Chengelo School Play
Posted Apr 04, 2007
The Thwarting of Baron Boligrew
Following the success of the comical production of The Taming of the Shrew last year, it was only natural to try another comedy for 2007. The modern play we chose was technically very difficult, and set in medieval times when knights of old slew dragons and fought for justice.
But in the opening scene the audience begin to wonder how knights ever became legends, as they show more enthusiasm for eating, sleeping and musical chairs than slaying dragons!
The plot begins when the Duke, played coolly and laconically by Emmanuel Chikoti, sends the heroic Sir Oblong Fitz Oblong (Thomas Jordan) to the Bolligrew Islands to slay the voracious dragon. There he meets the greedy bully, Baron Bolligrew (Vladislav Gordic) and his mentally challenged sidekick, Squire Blackheart.
Oblong realises he will have to champion the downtrodden peasants if he wants to restore justice and rebuild the church.
The humour of the play depends largely on skilful characterisation and in this all the main actors excelled. Tom Jordan was a natural for the part of the virtuous but comically flawed hero and his verbal jousting with the baron was a delight to watch.
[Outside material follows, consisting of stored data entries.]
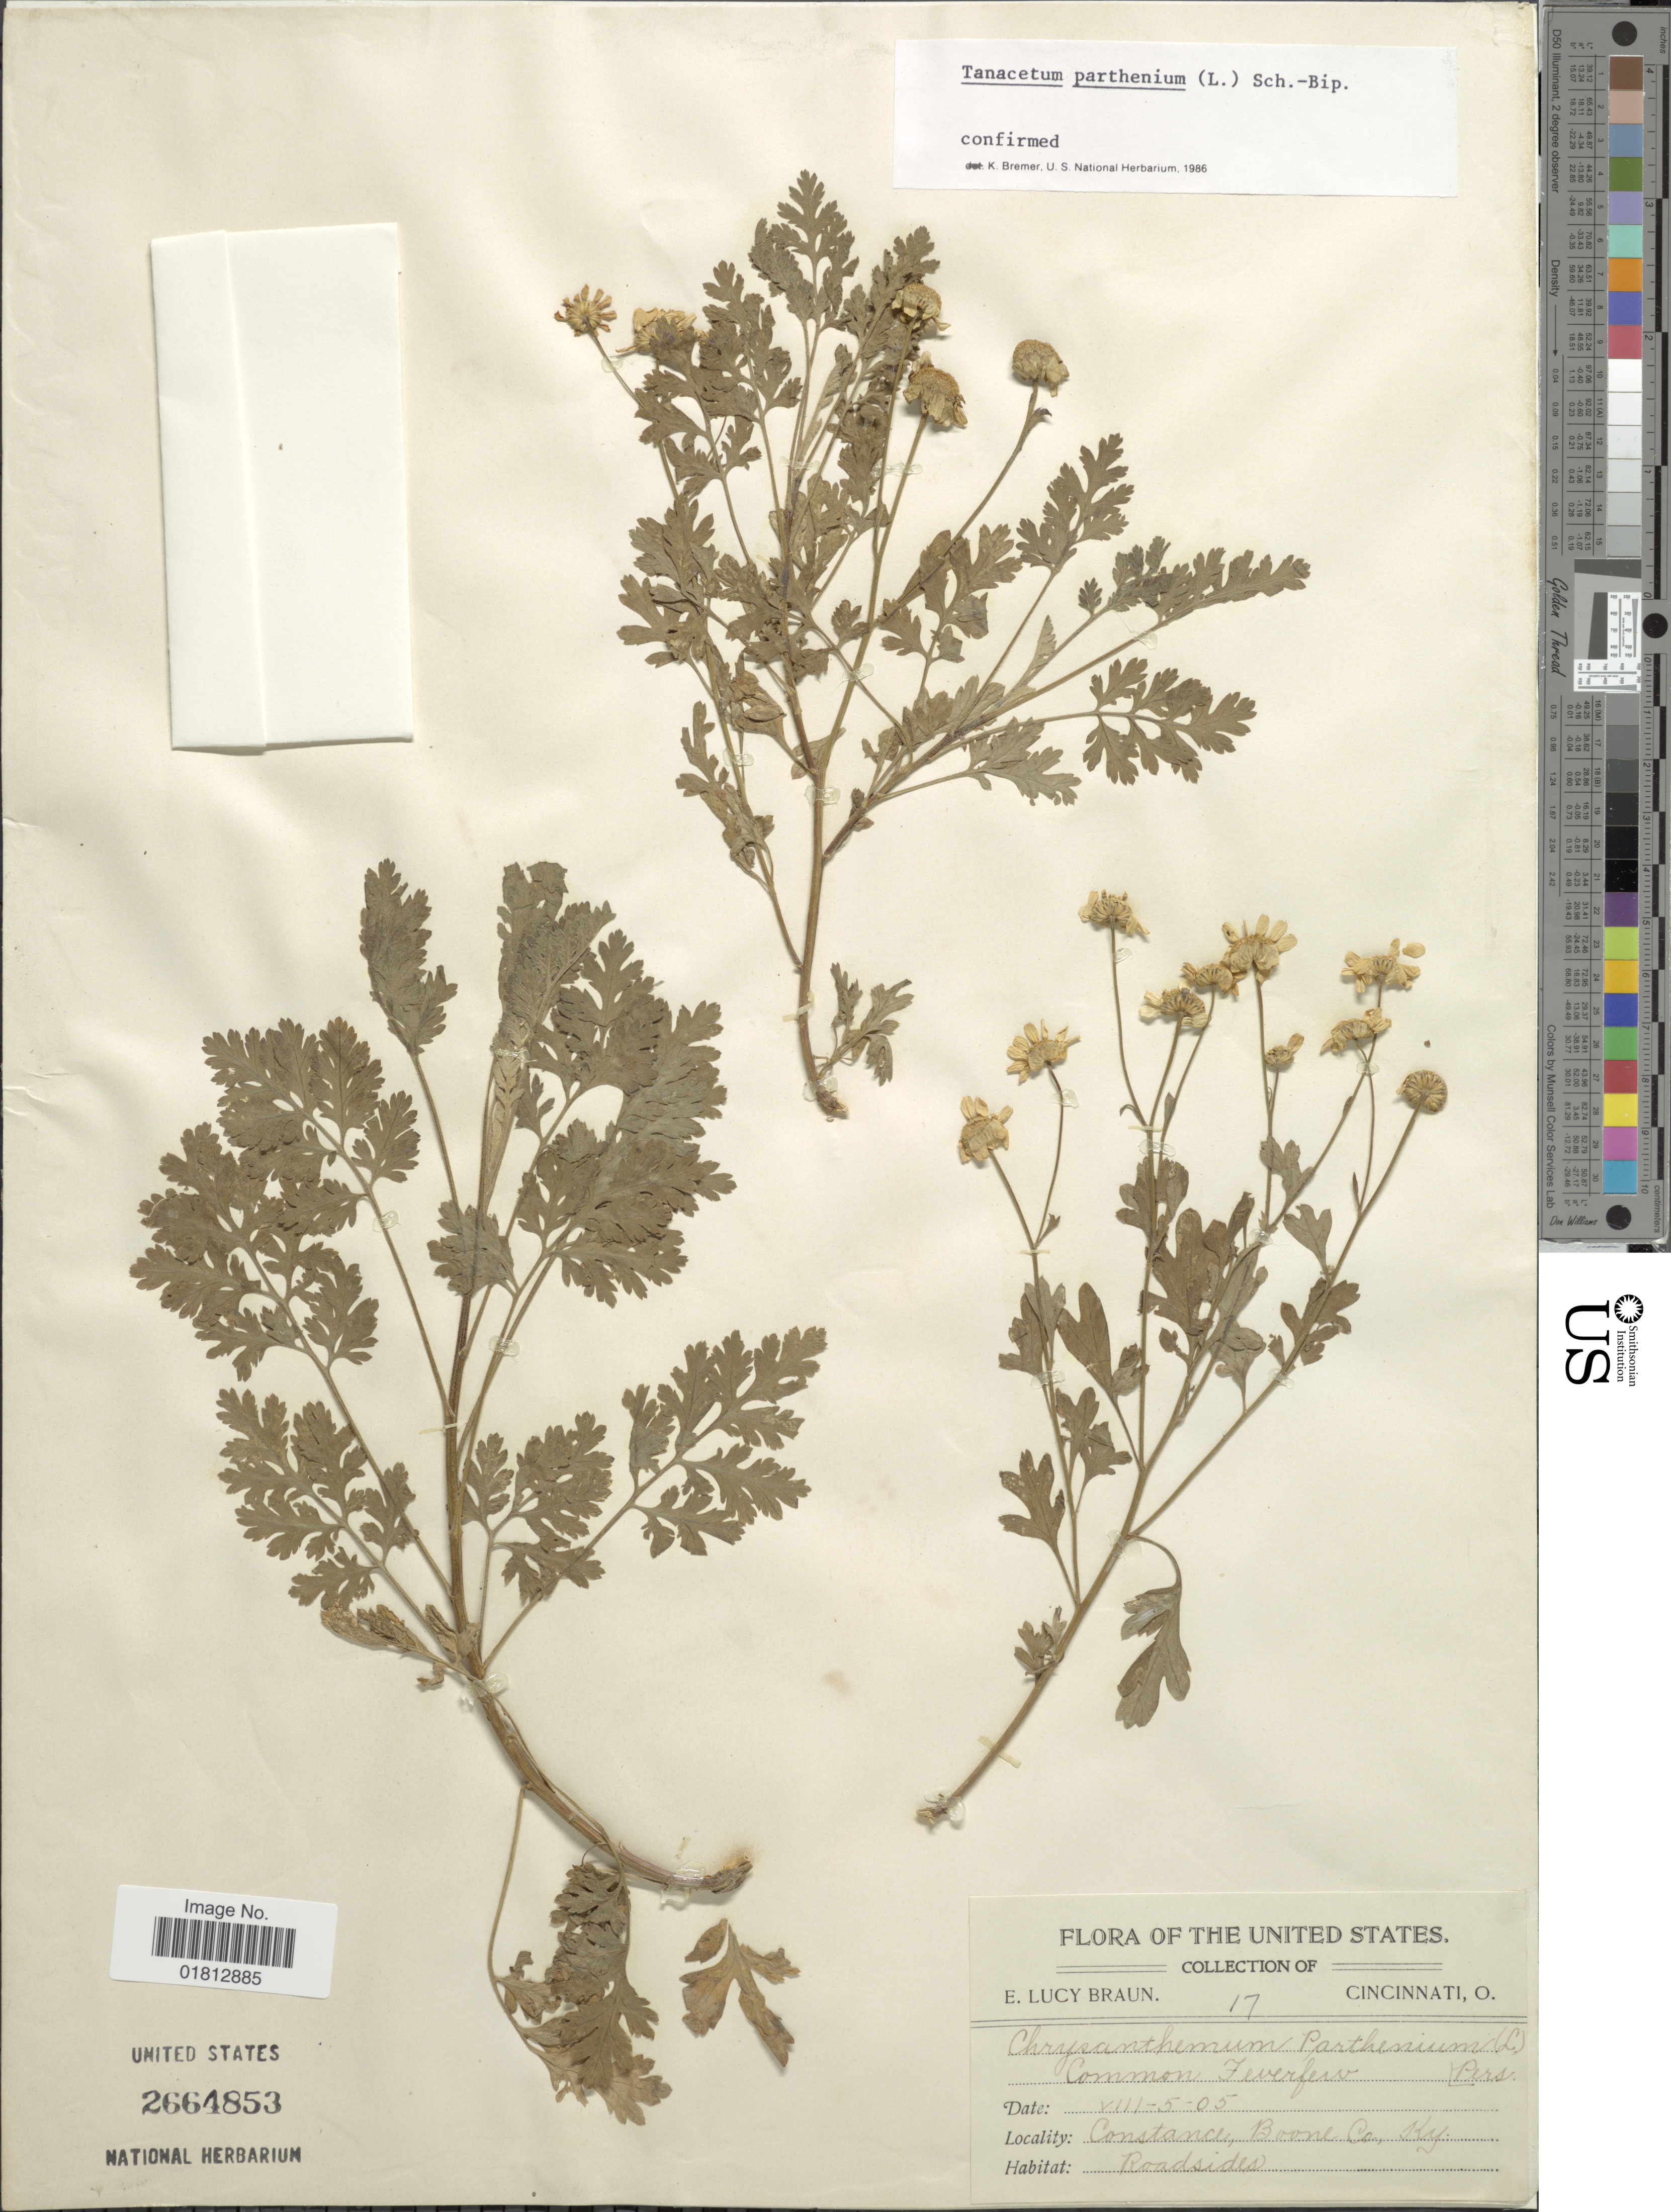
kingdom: Plantae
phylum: Tracheophyta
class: Magnoliopsida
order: Asterales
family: Asteraceae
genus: Tanacetum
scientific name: Tanacetum parthenium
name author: (L.) Sch. Bip.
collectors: E. L. Braun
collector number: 17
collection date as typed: Transcribed d/m/y: 5/8/5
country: United States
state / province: Kentucky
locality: The United States, Constance, Boone Co., Ky.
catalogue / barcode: US 2664853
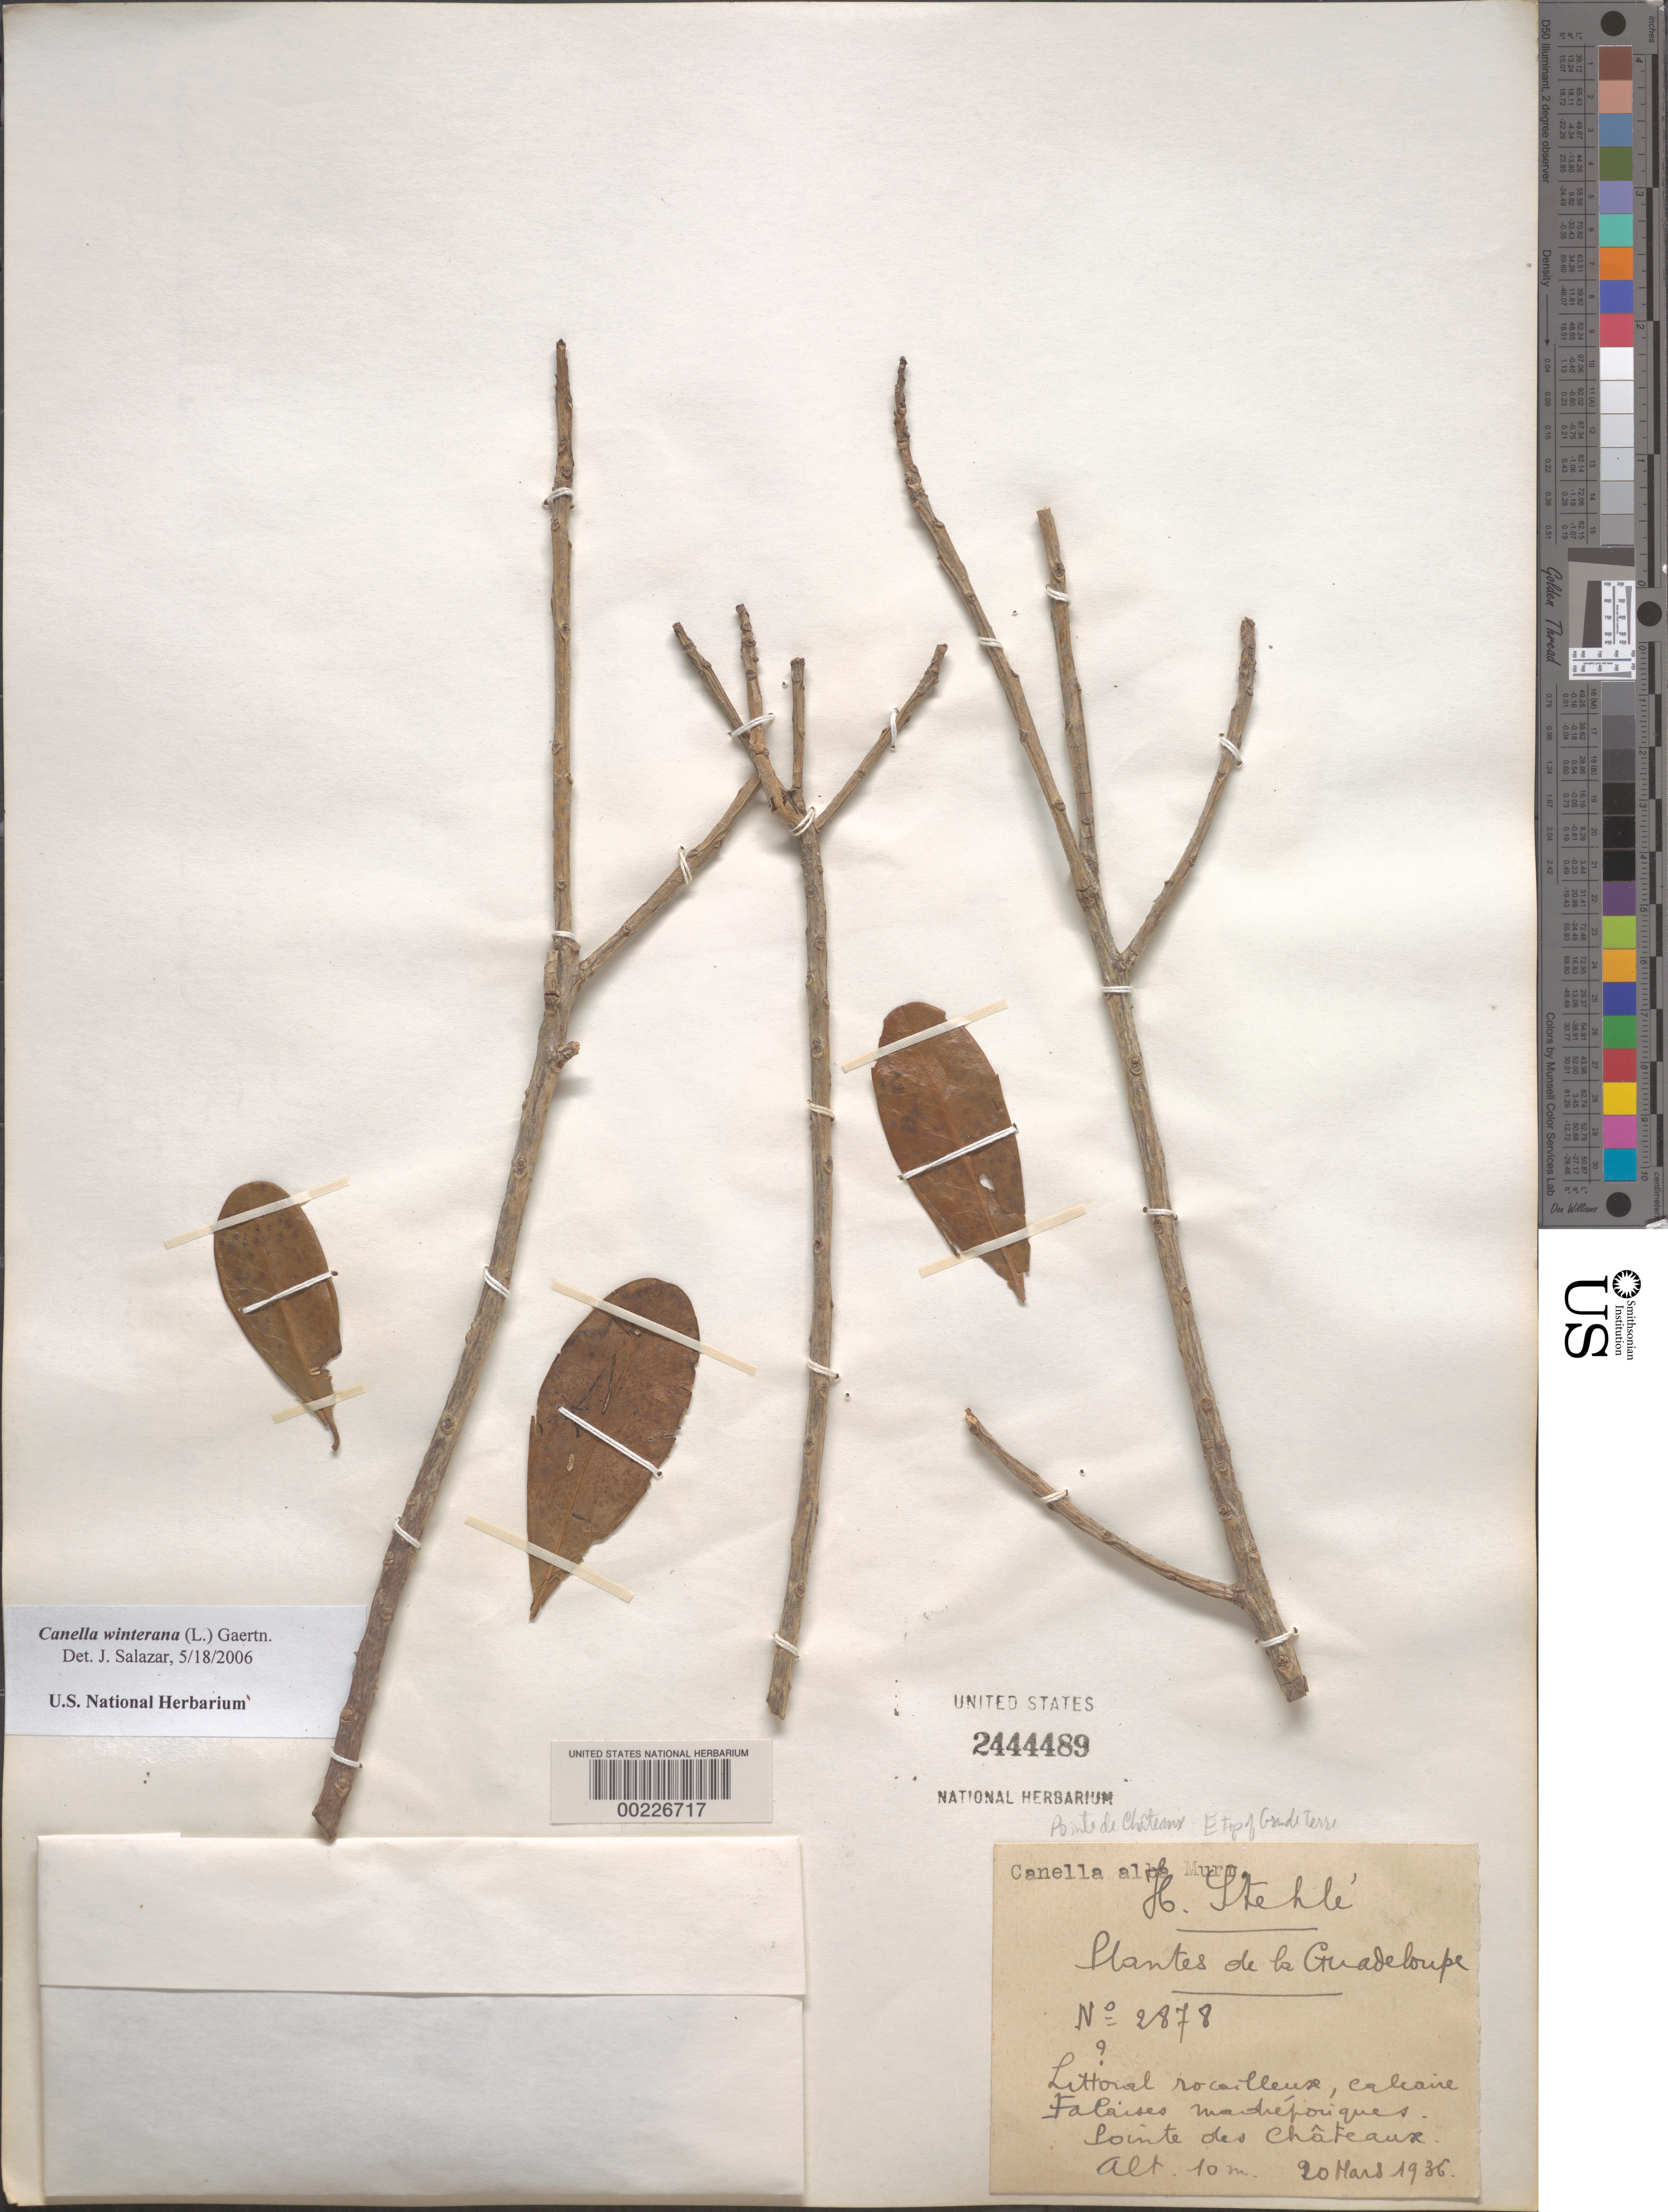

The physical confrontation with Blackheart (Michael Elledge) was also memorable, climaxing in a hilarious duel played in slow motion to a Cossack Sabre dance!
Michael also stole the show with his outrageously funny armour (one of the many colourful creations by Mollie Roff) and his lively acting and gormless expressions had the audience in stitches.
Vlad, our Head Boy, was a maturing influence during all the months of rehearsals and gave a masterfully assured performance as Bolligrew.
Some of the funniest scenes followed the long tradition of British pantomime and Tom skilfully worked the audience into shouting out the immortal words: “He’s behind you!” “He” turns out to be Mike Magpie, (Joshua Solomon), whose cheeky cawing voice and life-like costume greatly endeared him to the audience.
Lloyd Matthews was very believable as Obidiah Bobblenob, the egg painter, completing the trio of underdogs fighting for justice, and when the eggs are painted, sold and the money presented to the baron, we again saw Vlad’s acting skills as he performed a swift and comical double-take.
The court sessions were all splendidly completed by the islands’ oppressed peasants, who also doubled as knights and other essential roles:
Wachizya Nyirenda, Paulo Graca, Isabel Chikoti, Amy Parkinson and Ntinda Nakazwe were all stars and played their multiple roles with flair and a growing confidence which made each scene they were involved in a success, particularly the dragons’ tails scene and the choreographed reaction to the misbehaving Oblong.
Danica Miladinovic was also a star as the smooth-talking Smootheley-Smoothe, whose cheeky smiles deceived the duke and made the audience chuckle, notably in her umbrella-waving succour of her seasick boss.
The second half introduced the key character of the evil Doctor Moloch, played animatedly by Kalusha Kapepula. She brought a delicious wickedness to the role and intimidated players and audience alike by her “magical” powers.
She was mischievously assisted by Dalitso Chanika, who doubled as the Lord Mayor, bringing an entertaining liveliness and animation to both roles.
The arch-enemy, the dragon, was vividly and frighteningly brought to life by the voice of Adam Scott, and Gloria Chikoti and Shawn Simamba both shone in their dual roles, heightening the comedy by their cheeky and irreverent acting.
The play was held together by the calm assurance and clear narration of the story-teller, Melanie Bruce-Miller, while
Deborah Yambala, Wongani Ngulube, Kate Crisp, Jack Parkinson and Kanyabu Kazadi ably supported it all.
The final night’s performance ended with much enthusiastic applause from the packed house, who were all full of praise for the cast at the after-play reception. All the cast and the directors can truly report that we had such fun and laughter during the long months of rehearsals that we didn’t want it to end and are still relishing and reliving every moment of the drama.
We look forward to seeing many of the cast in future productions and to welcoming you as guests again for next term’s production of Dickens’ “A Christmas Carol.”